Ziarah Anime di Jepang Hasilkan Rp 4,1 Triliun per Tahun, Ini Dampaknya

Jumat, 18 September 2026 | 14:18:00 WIB

PORTALVIRAL.ID — Wisata ziarah anime di Jepang menghasilkan 470 miliar yen atau sekitar Rp 4,1 triliun per tahun dari kunjungan wisatawan ke lokasi yang jadi latar animasi. Sekitar 1,4 juta wisatawan mancanegara datang setiap tahun khusus untuk mendatangi tempat-tempat tersebut. Fenomena yang mencuat sejak kesuksesan "Your Name" pada 2016 itu kini mendorong pemerintah daerah berlomba menarik produksi anime.

Belanja mereka untuk merchandise saja menembus 38 miliar yen atau sekitar Rp 331,5 miliar. Ditambah pengeluaran hotel, makan, minum, dan kebutuhan lain, total konsumsi domestik dari wisata ziarah anime mencapai 470 miliar yen atau setara Rp 4,1 triliun per tahun.

Awal Mula Fenomena Ziarah Anime

Kebiasaan penggemar mendatangi lokasi anime sudah ada sejak 1990-an.

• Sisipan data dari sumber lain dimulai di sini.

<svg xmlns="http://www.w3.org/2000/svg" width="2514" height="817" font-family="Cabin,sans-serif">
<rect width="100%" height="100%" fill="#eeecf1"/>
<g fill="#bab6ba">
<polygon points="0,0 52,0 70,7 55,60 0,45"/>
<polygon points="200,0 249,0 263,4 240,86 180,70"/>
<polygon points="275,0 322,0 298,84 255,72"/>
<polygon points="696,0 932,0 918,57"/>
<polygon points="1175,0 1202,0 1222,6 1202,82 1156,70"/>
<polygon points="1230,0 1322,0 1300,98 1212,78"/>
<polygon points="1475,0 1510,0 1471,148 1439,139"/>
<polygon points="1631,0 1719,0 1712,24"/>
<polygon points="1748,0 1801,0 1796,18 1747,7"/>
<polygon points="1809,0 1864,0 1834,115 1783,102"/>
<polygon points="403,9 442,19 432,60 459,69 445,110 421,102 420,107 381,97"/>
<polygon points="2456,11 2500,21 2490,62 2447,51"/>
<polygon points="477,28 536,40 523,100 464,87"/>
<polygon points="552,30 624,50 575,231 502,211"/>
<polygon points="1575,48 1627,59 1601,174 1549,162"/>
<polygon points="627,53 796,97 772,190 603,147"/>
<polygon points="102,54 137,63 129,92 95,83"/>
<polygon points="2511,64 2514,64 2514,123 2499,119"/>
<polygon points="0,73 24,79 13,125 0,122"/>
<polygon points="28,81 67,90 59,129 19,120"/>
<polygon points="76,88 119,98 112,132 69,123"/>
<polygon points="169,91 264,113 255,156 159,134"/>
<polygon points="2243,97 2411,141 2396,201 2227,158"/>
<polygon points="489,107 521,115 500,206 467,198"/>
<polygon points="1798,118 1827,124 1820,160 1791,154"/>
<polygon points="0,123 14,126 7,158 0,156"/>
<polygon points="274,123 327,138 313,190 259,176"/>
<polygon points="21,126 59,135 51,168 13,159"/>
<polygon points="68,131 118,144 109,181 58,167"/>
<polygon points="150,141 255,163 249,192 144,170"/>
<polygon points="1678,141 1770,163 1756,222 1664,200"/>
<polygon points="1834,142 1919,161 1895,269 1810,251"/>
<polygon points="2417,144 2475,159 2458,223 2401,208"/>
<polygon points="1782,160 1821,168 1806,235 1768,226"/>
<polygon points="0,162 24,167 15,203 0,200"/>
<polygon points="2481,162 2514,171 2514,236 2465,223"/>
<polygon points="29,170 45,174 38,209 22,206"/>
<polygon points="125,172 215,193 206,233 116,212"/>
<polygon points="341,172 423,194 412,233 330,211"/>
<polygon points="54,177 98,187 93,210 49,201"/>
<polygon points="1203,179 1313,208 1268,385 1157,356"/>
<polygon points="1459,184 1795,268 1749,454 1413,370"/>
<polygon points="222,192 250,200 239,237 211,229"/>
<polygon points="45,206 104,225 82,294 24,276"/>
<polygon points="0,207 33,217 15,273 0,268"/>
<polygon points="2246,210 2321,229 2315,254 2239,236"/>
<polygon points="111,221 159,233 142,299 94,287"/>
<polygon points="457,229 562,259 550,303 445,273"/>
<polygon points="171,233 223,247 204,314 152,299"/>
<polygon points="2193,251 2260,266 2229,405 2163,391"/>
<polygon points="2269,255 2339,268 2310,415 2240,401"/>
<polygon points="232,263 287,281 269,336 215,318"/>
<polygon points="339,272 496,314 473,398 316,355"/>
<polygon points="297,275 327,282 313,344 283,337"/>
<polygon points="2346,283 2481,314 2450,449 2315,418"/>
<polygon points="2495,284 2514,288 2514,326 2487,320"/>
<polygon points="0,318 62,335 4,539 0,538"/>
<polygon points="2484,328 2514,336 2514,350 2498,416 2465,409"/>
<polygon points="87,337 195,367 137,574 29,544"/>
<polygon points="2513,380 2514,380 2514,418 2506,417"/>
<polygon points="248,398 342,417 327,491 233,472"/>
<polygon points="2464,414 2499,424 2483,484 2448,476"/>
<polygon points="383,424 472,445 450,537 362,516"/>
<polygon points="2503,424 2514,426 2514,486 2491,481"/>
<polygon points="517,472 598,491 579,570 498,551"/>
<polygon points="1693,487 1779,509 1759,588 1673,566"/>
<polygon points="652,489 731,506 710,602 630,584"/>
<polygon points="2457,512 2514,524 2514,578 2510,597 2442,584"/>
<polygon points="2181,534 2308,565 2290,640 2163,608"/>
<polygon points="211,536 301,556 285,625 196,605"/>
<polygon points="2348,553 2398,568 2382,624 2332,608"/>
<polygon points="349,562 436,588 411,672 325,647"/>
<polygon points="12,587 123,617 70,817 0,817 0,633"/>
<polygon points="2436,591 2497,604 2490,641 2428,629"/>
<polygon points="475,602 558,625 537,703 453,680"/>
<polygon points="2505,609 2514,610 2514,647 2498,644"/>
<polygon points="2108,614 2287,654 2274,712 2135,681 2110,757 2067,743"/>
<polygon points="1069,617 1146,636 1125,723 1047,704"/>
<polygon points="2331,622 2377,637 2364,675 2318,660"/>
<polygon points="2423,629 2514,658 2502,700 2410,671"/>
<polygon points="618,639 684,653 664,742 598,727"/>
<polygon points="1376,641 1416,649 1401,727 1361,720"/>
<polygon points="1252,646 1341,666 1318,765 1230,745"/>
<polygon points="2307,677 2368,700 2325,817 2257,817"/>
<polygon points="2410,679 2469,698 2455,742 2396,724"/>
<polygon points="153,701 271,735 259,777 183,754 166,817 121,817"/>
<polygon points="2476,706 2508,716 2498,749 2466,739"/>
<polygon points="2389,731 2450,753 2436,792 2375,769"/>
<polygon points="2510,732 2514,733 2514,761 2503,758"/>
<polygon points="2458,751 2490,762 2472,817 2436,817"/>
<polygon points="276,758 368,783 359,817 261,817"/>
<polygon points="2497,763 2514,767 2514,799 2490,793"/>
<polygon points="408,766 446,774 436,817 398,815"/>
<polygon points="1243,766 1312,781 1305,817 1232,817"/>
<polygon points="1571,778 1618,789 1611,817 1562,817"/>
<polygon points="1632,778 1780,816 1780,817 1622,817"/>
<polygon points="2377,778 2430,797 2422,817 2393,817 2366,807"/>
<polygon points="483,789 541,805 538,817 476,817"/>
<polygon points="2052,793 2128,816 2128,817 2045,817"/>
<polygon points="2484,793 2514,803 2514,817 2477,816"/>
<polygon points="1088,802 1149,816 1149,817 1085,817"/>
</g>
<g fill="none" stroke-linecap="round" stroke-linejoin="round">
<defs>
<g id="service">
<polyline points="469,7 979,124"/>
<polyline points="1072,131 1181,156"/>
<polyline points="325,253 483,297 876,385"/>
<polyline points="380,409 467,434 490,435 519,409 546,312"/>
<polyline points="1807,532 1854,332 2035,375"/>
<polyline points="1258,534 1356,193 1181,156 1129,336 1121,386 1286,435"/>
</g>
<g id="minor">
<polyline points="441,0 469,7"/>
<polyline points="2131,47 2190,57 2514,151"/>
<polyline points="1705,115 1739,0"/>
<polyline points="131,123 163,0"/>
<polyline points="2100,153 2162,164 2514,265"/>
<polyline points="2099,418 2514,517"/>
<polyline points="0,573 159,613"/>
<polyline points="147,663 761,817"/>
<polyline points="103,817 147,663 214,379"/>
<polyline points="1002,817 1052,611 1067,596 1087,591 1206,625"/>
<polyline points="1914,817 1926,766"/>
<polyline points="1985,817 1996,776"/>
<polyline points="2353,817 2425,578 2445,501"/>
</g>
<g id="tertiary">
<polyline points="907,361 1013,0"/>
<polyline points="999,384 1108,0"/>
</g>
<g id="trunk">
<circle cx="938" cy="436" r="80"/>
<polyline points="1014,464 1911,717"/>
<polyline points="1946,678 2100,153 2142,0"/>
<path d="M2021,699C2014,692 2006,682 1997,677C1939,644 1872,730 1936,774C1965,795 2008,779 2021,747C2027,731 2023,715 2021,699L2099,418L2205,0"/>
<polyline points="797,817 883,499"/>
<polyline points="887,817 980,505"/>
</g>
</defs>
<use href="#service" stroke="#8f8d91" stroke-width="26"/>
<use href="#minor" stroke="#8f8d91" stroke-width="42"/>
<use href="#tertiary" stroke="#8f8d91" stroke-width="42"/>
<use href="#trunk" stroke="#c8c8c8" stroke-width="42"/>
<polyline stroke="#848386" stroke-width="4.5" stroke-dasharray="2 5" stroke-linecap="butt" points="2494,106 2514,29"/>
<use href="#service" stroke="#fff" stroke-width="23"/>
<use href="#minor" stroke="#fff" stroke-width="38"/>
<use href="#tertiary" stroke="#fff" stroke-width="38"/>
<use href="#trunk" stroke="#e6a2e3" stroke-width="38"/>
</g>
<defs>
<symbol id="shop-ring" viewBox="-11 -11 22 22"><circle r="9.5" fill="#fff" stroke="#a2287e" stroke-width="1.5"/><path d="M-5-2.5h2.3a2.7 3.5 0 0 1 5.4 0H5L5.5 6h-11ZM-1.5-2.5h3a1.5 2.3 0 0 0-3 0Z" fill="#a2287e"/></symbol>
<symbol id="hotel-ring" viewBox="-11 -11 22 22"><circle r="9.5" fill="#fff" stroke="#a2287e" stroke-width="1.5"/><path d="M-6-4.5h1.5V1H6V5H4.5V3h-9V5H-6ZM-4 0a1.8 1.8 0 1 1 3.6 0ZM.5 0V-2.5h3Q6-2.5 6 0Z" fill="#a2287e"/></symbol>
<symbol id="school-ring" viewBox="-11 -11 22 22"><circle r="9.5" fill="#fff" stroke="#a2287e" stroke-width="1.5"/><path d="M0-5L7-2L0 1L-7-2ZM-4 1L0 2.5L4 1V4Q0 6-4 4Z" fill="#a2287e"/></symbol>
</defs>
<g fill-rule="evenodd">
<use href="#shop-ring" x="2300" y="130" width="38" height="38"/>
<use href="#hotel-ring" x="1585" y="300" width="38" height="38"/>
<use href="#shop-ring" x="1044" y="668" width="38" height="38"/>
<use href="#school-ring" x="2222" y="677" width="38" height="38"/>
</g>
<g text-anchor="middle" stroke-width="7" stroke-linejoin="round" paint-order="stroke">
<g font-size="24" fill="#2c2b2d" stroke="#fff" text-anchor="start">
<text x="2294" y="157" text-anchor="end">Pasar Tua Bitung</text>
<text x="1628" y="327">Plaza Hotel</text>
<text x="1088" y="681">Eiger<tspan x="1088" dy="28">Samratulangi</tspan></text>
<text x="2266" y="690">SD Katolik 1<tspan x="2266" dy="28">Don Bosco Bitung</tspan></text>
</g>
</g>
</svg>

Salah satu contoh awalnya terlihat dari popularitas "Sailor Moon", yang membuat sejumlah tempat di Jepang ramai dikunjungi penggemar.

Kuil Azabuhikawa di Minato, Tokyo, menjadi salah satu lokasi favorit. Kuil itu dianggap sebagai model kuil salah satu karakter, dan gerbang torii di sana mirip dengan yang tampil dalam serial tersebut.

Istilah "ziarah" sendiri baru benar-benar populer setelah film animasi "Your Name" sukses besar pada 2016. Kata itu bahkan masuk 10 besar istilah yang paling banyak dibicarakan di Jepang pada tahun yang sama.

Pemerintah Daerah Berebut Produksi Anime

Potensi ekonomi itu membuat pemerintah daerah ikut turun tangan. Prefektur Gunma memberikan subsidi hingga 20 juta yen atau sekitar Rp 2,28 miliar untuk kebutuhan akomodasi kru produksi anime.

Kota Fukuoka menyediakan dukungan sampai 10 juta yen atau sekitar Rp 1,14 miliar per produksi. Sementara Kota Kanazawa menggelar festival rutin yang terinspirasi acara fiksi dalam anime "Hanasaku Iroha".

Festival tersebut kini menjadi daya tarik wisata dan disebut mendatangkan sekitar 15 ribu wisatawan setiap tahun. Dampaknya tidak berhenti pada kunjungan singkat.

Dari Ziarah ke Migrasi Anime

Muncul istilah baru: "migrasi ziarah". Istilah ini menggambarkan penggemar yang memutuskan pindah dan menetap di daerah yang menjadi latar anime favorit mereka.

Kota Numazu di Prefektur Shizuoka, lokasi "Love Live! Sunshine!!", membuka konsultasi relokasi bagi penggemar. Sejauh ini dilaporkan 10 orang telah pindah ke kota tersebut.

Lonjakan Wisatawan Bawa Masalah Baru

Kenaikan kunjungan juga memicu persoalan. Perlintasan kereta di Kamakura, Prefektur Kanagawa, yang dikenal sebagai salah satu lokasi dalam anime "Slam Dunk", menghadapi lonjakan wisatawan.

Kepadatan pengunjung memicu masalah seperti wisatawan yang menerobos area terlarang. Pakar Studi Pariwisata dari Kinki University, Takeshi Okamoto, menilai pertumbuhan wisata berbasis anime perlu diimbangi dengan pengelolaan dampaknya.

"Penting untuk membangun siklus yang baik dengan menginvestasikan kembali pendapatan pariwisata ke dalam langkah-langkah untuk mengatasi overtourism," kata Takeshi.

Bagi wisatawan Indonesia yang ingin mencoba ziarah anime, waktu terbaik berkunjung adalah saat musim semi atau gugur ketika cuaca lebih nyaman untuk berjalan kaki antar lokasi. Pastikan mengecek jadwal kereta lokal dan menghormati aturan setempat, terutama di kawasan permukiman yang menjadi latar anime.